Kabulis take such displays in stride. But though far fewer weapons are on the streets than five months ago, guns are still everywhere big guns, automatic guns, battered, dented guns that look like they’ve already been used to kill people.

U.S. forces unload Romanian-donated rifles in Kabul, Afghanistan. Romania donated 1,000 guns Thursday to the new Afghan National Army, which is being trained by U.S. forces. Guns are common on Kabul's streets, and it is often difficult to tell who is legally armed.

Yet with the loya jirga national council convening next week in the capital to select a transitional government, some worry the weaponry could intimidate delegates inclined to grant power to other groups with less firepower.
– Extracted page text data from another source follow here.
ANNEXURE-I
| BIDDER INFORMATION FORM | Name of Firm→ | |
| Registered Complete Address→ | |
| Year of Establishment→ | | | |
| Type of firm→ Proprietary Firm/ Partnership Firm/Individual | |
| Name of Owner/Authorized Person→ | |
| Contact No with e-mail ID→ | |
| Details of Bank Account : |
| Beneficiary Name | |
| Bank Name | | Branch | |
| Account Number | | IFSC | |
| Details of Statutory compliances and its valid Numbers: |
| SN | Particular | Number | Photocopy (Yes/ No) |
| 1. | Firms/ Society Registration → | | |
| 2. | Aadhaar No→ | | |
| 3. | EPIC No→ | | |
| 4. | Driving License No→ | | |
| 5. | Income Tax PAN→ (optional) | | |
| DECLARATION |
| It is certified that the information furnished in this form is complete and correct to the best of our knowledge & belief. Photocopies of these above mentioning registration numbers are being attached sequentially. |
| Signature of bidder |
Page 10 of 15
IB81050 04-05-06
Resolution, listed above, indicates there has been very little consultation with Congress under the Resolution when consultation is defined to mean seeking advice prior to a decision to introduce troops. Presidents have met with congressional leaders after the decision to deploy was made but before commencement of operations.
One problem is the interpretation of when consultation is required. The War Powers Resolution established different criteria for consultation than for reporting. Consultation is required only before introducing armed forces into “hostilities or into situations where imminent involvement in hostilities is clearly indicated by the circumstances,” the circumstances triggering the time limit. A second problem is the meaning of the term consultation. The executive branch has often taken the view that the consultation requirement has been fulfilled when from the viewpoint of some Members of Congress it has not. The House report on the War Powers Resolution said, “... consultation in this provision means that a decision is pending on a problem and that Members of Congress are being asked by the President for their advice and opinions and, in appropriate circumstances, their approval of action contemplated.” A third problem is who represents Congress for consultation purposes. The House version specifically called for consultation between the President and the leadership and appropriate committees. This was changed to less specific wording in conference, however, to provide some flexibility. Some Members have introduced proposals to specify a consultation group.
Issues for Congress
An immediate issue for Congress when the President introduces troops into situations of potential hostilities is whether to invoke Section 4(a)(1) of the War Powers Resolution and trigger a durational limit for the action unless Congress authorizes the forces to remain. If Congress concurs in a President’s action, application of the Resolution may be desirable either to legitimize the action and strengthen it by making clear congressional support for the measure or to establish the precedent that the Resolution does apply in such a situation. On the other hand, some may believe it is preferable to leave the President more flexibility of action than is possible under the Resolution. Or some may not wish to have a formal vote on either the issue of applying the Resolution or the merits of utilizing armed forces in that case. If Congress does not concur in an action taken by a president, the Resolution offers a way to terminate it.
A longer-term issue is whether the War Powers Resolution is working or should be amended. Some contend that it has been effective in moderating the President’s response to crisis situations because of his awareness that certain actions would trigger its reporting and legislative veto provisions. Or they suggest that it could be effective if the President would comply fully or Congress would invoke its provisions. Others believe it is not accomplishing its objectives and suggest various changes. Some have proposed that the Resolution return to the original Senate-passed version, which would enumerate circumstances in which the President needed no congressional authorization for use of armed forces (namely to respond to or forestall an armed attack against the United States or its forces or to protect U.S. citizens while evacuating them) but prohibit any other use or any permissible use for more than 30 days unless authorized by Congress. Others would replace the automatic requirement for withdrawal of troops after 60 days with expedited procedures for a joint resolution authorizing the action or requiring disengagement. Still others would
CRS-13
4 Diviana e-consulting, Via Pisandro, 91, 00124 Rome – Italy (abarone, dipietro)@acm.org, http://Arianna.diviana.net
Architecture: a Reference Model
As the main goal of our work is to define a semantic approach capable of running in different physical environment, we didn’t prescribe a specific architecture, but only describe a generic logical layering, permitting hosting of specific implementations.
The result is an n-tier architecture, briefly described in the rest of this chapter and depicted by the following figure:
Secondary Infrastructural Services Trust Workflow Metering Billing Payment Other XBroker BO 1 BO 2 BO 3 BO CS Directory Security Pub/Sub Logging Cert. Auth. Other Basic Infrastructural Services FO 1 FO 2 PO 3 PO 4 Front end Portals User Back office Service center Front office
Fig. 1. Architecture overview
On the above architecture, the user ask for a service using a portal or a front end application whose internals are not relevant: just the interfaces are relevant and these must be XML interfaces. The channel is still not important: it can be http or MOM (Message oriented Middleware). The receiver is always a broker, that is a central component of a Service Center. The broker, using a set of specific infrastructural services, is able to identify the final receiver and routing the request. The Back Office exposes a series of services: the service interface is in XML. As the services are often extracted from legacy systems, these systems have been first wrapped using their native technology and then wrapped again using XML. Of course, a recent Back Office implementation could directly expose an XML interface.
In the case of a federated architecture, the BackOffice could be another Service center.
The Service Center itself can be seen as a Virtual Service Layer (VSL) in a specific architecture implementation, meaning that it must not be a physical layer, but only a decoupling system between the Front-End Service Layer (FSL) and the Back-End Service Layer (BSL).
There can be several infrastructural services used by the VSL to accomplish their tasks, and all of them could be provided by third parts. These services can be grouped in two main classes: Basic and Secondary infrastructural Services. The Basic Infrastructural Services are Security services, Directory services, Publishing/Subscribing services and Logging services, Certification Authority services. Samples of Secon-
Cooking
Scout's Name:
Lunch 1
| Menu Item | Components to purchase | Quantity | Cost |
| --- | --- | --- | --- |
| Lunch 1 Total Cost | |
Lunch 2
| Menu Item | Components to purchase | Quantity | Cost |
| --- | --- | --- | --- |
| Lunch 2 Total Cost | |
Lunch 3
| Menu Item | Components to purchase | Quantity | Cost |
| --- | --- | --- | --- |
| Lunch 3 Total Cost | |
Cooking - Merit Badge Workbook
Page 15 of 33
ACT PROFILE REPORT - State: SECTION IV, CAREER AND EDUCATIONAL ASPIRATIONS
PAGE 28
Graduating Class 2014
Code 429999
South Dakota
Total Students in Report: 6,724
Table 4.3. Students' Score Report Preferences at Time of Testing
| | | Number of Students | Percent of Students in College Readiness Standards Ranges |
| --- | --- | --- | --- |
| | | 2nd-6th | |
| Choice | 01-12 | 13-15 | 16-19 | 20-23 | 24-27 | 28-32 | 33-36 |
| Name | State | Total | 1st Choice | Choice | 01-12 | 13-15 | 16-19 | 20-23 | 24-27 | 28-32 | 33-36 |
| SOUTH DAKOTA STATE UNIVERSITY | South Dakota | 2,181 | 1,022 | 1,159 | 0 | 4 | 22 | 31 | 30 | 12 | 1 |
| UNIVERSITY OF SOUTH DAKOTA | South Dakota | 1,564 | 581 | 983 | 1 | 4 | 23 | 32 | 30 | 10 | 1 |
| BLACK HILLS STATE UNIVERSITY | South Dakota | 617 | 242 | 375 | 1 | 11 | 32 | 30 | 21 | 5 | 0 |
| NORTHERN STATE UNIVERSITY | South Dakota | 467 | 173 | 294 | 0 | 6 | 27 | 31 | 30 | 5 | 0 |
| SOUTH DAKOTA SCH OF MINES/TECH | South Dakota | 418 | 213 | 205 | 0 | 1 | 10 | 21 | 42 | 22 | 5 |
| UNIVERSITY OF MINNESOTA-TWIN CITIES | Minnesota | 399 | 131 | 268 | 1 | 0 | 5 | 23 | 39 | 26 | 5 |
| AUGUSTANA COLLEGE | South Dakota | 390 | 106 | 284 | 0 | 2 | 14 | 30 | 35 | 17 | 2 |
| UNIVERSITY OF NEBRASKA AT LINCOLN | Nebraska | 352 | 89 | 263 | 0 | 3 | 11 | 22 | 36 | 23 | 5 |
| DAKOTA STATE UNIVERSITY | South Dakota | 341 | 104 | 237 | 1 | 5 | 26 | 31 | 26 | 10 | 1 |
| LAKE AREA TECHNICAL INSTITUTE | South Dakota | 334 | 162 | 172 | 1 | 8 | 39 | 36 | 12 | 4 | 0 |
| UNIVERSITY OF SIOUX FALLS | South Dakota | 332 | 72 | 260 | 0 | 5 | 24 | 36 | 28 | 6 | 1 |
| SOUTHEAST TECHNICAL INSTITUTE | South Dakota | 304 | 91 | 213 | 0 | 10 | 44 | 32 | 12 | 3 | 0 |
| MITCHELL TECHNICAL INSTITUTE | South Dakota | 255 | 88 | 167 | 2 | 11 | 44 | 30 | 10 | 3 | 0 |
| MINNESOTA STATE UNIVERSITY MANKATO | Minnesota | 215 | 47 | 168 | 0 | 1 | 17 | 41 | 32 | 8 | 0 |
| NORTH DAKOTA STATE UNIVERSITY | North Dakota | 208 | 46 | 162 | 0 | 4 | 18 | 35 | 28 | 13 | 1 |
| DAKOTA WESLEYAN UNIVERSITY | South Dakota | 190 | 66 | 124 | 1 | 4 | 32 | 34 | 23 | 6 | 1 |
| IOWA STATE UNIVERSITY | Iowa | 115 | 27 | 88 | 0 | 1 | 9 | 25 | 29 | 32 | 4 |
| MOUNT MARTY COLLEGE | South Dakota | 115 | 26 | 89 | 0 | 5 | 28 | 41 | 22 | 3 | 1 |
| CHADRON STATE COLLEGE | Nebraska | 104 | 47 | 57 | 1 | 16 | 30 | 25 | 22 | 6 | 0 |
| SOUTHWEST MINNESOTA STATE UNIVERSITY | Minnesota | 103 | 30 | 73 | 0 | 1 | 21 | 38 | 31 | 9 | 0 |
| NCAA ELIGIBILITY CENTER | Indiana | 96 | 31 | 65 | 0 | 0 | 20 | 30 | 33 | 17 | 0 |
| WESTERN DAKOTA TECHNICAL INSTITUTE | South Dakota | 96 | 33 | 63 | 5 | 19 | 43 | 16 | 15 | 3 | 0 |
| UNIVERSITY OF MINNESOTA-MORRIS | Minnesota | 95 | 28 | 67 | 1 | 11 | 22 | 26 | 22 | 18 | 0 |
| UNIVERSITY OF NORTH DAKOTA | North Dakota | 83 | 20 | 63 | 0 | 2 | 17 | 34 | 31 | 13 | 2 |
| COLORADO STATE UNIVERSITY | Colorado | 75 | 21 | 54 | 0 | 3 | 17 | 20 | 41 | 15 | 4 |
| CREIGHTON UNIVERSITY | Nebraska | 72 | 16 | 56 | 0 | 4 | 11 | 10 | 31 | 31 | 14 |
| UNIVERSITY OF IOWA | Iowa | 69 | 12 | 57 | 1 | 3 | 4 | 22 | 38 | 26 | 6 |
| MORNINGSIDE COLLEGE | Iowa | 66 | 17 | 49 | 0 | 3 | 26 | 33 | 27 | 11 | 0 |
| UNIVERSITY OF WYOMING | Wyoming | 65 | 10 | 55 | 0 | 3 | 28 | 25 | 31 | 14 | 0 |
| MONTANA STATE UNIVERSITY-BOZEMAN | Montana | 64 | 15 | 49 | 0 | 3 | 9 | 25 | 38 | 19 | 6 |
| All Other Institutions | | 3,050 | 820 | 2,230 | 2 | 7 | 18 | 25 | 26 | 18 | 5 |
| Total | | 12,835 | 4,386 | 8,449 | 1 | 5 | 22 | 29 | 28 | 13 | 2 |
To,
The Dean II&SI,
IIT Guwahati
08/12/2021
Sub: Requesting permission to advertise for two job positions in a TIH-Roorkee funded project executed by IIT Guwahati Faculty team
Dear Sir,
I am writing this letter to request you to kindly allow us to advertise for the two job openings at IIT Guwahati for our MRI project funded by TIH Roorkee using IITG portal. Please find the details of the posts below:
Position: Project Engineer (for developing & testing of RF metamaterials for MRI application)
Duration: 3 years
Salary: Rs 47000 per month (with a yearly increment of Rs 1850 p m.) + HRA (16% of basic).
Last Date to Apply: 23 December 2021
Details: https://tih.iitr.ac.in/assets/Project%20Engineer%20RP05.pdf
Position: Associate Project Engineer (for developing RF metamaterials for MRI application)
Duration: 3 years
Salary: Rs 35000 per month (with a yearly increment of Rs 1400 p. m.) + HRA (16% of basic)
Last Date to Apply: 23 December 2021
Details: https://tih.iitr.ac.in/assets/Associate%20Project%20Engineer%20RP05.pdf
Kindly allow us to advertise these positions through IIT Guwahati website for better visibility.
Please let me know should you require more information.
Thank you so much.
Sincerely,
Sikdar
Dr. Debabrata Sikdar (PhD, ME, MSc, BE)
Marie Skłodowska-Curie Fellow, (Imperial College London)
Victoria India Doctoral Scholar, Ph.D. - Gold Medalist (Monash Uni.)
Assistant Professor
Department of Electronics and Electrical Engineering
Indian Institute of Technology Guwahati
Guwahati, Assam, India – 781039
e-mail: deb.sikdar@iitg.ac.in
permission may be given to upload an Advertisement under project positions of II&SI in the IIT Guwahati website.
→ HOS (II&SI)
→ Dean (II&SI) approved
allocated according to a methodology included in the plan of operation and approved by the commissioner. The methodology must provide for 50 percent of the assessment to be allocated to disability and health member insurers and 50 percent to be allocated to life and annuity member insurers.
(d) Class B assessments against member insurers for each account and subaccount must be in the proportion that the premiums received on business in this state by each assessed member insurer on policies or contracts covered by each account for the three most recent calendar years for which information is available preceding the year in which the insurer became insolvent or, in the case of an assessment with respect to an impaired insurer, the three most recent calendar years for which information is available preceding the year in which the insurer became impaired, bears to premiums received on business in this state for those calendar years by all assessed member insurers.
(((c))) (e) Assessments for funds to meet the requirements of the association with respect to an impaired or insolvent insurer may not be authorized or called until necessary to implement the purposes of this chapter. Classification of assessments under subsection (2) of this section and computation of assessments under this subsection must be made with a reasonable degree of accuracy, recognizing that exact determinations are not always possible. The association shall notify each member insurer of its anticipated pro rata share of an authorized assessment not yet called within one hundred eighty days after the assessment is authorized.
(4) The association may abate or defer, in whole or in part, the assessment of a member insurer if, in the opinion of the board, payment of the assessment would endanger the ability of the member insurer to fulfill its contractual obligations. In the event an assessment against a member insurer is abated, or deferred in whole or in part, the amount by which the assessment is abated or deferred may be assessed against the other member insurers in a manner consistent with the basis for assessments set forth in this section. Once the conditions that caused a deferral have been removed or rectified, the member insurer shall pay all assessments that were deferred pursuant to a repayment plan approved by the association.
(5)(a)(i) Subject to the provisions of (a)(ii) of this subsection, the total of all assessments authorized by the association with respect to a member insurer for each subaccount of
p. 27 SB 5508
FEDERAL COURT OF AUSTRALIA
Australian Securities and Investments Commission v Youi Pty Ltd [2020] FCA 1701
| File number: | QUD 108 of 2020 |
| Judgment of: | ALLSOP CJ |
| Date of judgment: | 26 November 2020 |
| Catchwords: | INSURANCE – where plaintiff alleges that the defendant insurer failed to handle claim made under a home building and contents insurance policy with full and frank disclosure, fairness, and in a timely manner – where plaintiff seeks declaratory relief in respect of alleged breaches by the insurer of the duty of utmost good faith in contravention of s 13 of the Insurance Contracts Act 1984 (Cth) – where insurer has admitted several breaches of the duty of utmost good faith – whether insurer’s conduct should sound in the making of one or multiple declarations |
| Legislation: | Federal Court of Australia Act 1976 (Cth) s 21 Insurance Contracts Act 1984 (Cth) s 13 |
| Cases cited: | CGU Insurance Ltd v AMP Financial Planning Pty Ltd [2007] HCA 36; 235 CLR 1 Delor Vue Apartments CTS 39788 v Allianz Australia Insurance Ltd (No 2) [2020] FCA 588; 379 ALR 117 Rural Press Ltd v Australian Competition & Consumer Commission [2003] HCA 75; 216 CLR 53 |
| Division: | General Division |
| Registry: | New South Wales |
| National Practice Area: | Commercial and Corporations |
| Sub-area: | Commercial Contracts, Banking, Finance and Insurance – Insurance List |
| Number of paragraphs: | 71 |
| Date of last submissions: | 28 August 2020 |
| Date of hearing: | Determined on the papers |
“The country should have been disarmed first,” says Tajwar Kokar, the deputy minister of women’s affairs in the interim government. Her office, too, is guarded by northern alliance soldiers with guns.

Most of them, northern alliance soldiers loyal to Defense Minister Mohammad Fahim, rolled into town in November when U.S.-led airstrikes drove the Taliban from Kabul. They took up positions around the city, and dozens remain.

“There’s no one to tell them, ‘Don’t carry your guns,”‘ says Abdul Basir, a 42-year-old teacher. “Our people don’t want men with guns and military uniforms walking around in the streets when they’re not on duty.”

But many of the armed men have found a temporary patina of legitimacy. Under the umbrella of the defense and interior ministries, they say they are helping international forces protect the city until the new police force is fully trained.

Thus the paradox that some find troubling: The very forces eager to hold onto power after the loya jirga northern alliance soldiers from the Panjshir Valley are nominally charged with helping keep the peace.